DATA EXTRACT:
┄┄┄┄┄┄┄┄┄┄
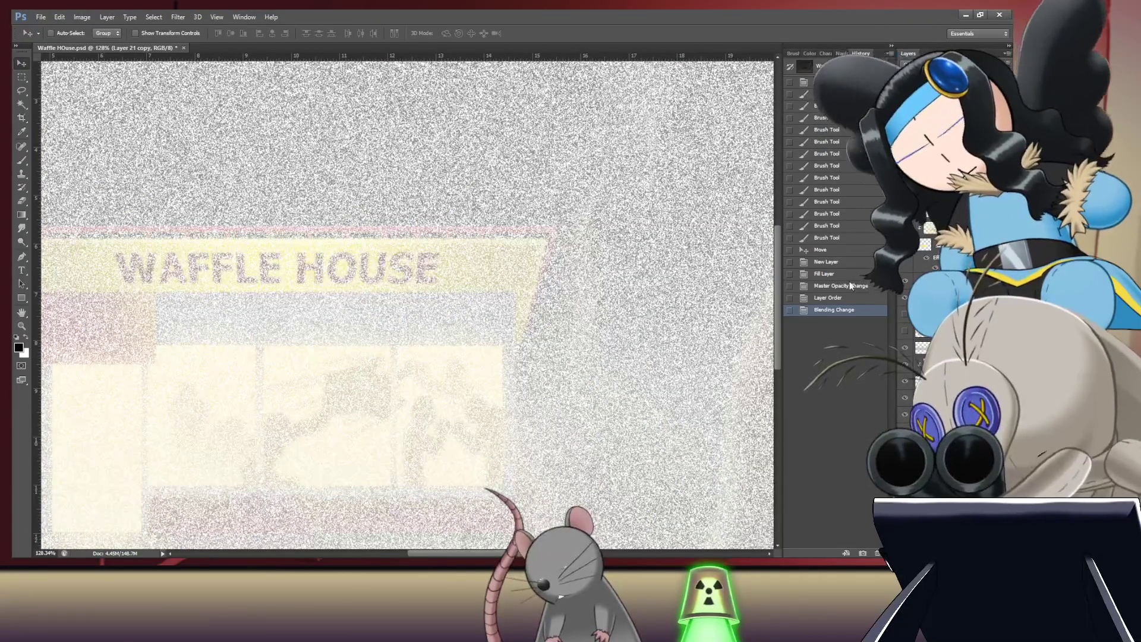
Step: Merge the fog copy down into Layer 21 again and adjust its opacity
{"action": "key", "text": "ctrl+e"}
┄┄┄┄┄┄┄┄┄┄
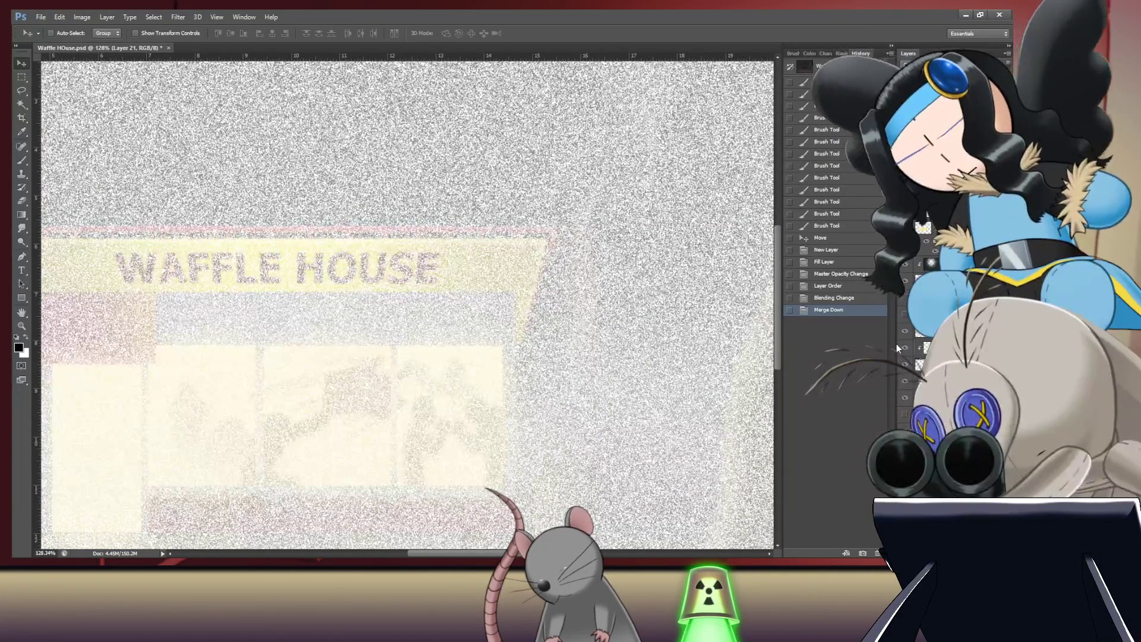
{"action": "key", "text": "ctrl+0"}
┄┄┄┄┄┄┄┄┄┄
DESCRIPTION OF THE TASK: Filter the records down to the lines that contain the string "text", and copy those lines.

COMPLETED TASK:
{"action": "key", "text": "ctrl+e"}
{"action": "key", "text": "ctrl+0"}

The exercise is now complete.